Crytek Closing Studios to Focus on CryEngine and 'Premium IPs'

Crytek has brought many critically-acclaimed video games to life in its internal studios. Far Cry, the Crysis series, Ryse, and most recently Robinson: The Journey were all products of the eight Crytek studios around the world. However, after rumors of unpaid wages and internal financial struggles, Crytek has announced that Crytek Studios in Budapest, Hungary; Sofia, Bulgaria; Shanghai, China; Seoul, South Korea; and Istanbul, Turkey would be closing.

The Crytek press release is vague as to what caused the decision to close these five studios. In fact, they only indirection acknowledge the closings at all, stating:

As part of the changes, Crytek will concentrate on development in its Frankfurt and Kiev studios and continue to develop and work on premium IPs.[...]All other development studios will not remain within Crytek and management has put plans into action to secure jobs and to ensure a smooth transition and stable future.

Development on CryEngine will continue to be a focal point of Crytek's operations, and updates will continue to be released for it. Crytek will also "continue to develop and work on premium IPs," which is probably code for their free-to-play shooter Warface. In fact, one of only two Crytek facilities remaining open is Crytek Kiev, the studio responsible for the development of Warface.

Part of this restructuring is likely due to the rumored injection of funds from Mail.ru.
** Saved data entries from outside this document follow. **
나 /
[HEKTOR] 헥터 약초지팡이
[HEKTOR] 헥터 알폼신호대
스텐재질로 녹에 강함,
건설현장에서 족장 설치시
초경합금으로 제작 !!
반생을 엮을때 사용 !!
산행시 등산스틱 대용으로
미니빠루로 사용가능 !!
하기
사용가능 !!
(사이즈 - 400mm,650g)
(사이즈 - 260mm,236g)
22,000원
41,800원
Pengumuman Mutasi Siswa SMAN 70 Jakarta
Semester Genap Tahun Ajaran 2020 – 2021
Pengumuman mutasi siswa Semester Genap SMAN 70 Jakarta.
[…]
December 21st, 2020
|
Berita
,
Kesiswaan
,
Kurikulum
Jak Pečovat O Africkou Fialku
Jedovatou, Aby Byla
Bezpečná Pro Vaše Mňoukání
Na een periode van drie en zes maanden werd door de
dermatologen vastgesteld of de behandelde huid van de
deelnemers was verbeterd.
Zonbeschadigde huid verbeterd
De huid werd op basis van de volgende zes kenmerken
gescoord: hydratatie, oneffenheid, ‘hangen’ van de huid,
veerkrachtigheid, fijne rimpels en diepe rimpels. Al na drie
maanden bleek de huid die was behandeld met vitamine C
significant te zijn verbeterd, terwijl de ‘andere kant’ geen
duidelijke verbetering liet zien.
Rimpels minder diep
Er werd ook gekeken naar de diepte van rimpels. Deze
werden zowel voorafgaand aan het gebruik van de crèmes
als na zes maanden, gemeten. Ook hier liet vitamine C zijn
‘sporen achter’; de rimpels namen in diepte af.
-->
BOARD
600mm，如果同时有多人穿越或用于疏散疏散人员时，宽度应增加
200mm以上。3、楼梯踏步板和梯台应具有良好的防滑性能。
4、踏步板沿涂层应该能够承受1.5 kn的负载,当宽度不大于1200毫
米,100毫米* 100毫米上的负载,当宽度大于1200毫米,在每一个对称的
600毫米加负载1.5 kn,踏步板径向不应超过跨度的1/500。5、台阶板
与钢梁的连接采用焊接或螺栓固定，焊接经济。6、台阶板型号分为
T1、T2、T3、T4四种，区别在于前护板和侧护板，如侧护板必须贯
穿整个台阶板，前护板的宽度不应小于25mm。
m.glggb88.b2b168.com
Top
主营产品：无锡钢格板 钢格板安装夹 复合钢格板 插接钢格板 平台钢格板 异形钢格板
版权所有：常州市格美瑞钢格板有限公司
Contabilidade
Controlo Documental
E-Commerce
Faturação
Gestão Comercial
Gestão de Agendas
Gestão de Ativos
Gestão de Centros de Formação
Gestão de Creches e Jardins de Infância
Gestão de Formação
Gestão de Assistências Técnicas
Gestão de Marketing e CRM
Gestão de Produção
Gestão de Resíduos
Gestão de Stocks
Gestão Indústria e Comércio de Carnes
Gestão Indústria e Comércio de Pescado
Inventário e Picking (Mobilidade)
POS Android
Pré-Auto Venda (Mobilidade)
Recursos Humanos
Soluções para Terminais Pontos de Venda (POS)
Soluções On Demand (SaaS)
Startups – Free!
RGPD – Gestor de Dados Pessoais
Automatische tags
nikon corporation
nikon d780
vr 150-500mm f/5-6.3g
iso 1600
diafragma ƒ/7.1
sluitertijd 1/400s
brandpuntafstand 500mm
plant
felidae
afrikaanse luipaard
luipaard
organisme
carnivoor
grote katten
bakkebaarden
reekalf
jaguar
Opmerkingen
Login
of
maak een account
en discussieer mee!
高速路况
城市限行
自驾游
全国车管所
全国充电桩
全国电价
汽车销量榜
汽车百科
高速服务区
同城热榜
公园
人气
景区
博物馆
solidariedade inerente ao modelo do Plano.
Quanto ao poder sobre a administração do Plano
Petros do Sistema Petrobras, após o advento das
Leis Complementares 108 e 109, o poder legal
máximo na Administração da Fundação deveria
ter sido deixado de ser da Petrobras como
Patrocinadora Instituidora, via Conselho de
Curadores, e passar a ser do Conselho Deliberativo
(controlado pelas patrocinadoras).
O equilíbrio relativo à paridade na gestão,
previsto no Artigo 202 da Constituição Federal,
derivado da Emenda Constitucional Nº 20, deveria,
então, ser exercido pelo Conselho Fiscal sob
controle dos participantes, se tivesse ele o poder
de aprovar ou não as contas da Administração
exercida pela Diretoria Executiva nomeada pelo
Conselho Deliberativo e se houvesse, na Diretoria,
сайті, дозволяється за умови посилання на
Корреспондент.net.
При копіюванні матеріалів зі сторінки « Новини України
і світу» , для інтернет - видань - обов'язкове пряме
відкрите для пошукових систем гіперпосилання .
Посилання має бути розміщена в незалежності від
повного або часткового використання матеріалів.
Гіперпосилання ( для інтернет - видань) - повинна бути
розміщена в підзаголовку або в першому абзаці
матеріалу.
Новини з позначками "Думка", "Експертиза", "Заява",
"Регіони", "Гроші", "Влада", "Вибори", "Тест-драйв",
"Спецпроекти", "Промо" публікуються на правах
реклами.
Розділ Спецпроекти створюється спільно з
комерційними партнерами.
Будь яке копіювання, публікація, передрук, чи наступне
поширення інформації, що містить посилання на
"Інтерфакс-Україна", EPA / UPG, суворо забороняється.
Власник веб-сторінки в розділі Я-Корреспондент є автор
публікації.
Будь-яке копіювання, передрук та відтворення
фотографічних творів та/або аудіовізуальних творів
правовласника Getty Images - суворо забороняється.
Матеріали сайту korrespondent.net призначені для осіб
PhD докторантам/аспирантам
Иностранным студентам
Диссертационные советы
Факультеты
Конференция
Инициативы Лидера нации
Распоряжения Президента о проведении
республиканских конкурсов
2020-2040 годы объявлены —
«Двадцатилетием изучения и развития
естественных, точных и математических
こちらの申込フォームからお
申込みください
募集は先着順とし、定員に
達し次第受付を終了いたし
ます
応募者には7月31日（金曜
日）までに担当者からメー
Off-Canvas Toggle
Mail.ru holds control over the three largest Russian social networking sites, VKontakte, Odnoklassniki, and Moi Mir, which are great platforms to advertise free-to-play games. It's said that Mail.ru is buying the rights to Warface from Crytek as well as the rights to its sequel currently in development, Warface 2.

Crytek has yet to confirm their business association with Mail.ru. It remains to be seen whether the company can pull themselves out of the risk of bankruptcy with this latest restructuring.